Juno’s tools could determine the latitude and longitude coordinates of clusters of spherical and whistling signals. With images of Gemini and Hubble at different wavelengths, researchers can now explore the structure of clouds in these places. By combining these three streams of information, the research team found that lightning strikes and some of the largest storm systems that create them form inside and around large convection cells above deep clouds of water ice and liquid.
“Scientists track lightnings because they are a marker of convection, a turbulent mixing process that transfers Jupiter’s internal heat to visible upper clouds,” Wong explained. The highest concentration of lightning seen by Juno was caused by a whirlwind called a “filamentous cyclone.” Images from Gemini and Hubble show details in the cyclone that it is a winding collection of high convective clouds with deep gaps that reveal glimpses of water clouds deep below.
“Studies of lightning sources will help us understand how convection on Jupiter differs from or similar to convection in the Earth’s atmosphere,” Wong commented.

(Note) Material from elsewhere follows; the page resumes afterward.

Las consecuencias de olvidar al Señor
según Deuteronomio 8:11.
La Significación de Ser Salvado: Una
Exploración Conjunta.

Luminous traits in the Great Red Spot
Examining the gas giant in search of gaps in the cloud cover, Gemini noticed a distinctive glow in the Great Red Spot, indicating a clear view down, into the deeper, warmer layers of the atmosphere.
“Similar features have been seen in the Great Red Spot before,” team member Glenn Orton of JPL said, but observation in visible light could not distinguish the darker material of the clouds and the thinner cloud cover over the warm interior of Jupiter, so their nature remained a mystery ” .

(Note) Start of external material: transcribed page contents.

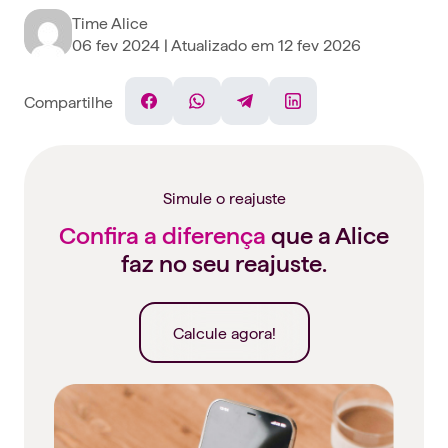
Time Alice
06 fev 2024
| Atualizado em
12 fev 2026
Compartilhe
Facebook
WhatsApp
Telegram
Linkedin
Simule o reajuste
Confira a diferença
que a Alice
faz no seu reajuste.
Calcule agora!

Now with the data from Gemini, this riddle is solved. Where images from Hubble show a dark semicircle in the Great Red Spot, images taken by Gemini using infrared light show a bright arc illuminating the region. This infrared glow caused by the inner heat of Jupiter would be blocked by thicker clouds, but it can pass through the foggy atmosphere of Jupiter without interference.
Looking at the bright infrared hot spots, Gemini confirms that they are spaces in the clouds. Although earlier observations saw dark objects in the Great Red Spot, the winds quickly spinning in it obscured the true nature of these spots until simultaneous observations of Hubble and Gemini were made.
“NIRI at Gemini North is the most effective way for researchers from the United States and Gemini’s international partnership to get detailed Jupiter maps at this wavelength,” Wong explained. Gemini reached 500 km resolution on Jupiter. “With this resolution, the telescope could see two headlights of a 1700 km car,” said Andrew Stevens, an astronomer at Gemini who was observing.
“These coordinated observations prove once again that innovative astronomy was made possible by combining the capabilities of the Gemini telescopes with terrestrial and space objects,” said Martin Still, director of the National Science Foundation’s astronomy program. “The Gemini International Partnership provides open access to a powerful combination of telescopes, flexible planning, and a wide selection of interchangeable tools.”